### DATASET EXCERPTS

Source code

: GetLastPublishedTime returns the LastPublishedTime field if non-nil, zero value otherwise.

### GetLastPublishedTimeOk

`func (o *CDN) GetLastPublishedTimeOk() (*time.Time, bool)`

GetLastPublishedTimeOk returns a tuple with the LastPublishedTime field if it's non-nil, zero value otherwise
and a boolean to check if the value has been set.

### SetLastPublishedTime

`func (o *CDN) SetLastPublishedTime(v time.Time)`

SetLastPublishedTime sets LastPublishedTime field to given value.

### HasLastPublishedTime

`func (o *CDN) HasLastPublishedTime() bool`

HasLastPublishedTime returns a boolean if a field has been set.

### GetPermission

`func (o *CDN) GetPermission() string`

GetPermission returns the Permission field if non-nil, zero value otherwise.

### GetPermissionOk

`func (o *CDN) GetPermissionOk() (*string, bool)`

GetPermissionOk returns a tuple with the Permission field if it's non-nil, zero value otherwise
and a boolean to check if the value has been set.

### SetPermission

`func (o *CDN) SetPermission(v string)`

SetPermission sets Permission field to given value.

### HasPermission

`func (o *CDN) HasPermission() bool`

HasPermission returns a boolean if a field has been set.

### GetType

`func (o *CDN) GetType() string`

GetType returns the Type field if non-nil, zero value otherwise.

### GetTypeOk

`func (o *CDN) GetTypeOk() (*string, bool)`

### REQUIRED WORK
Would you please return all lines from the listing above that contain "GetPermissionOk"?

### ANSWER TO THE PROBLEM
### GetPermissionOk
`func (o *CDN) GetPermissionOk() (*string, bool)`
GetPermissionOk returns a tuple with the Permission field if it's non-nil, zero value otherwise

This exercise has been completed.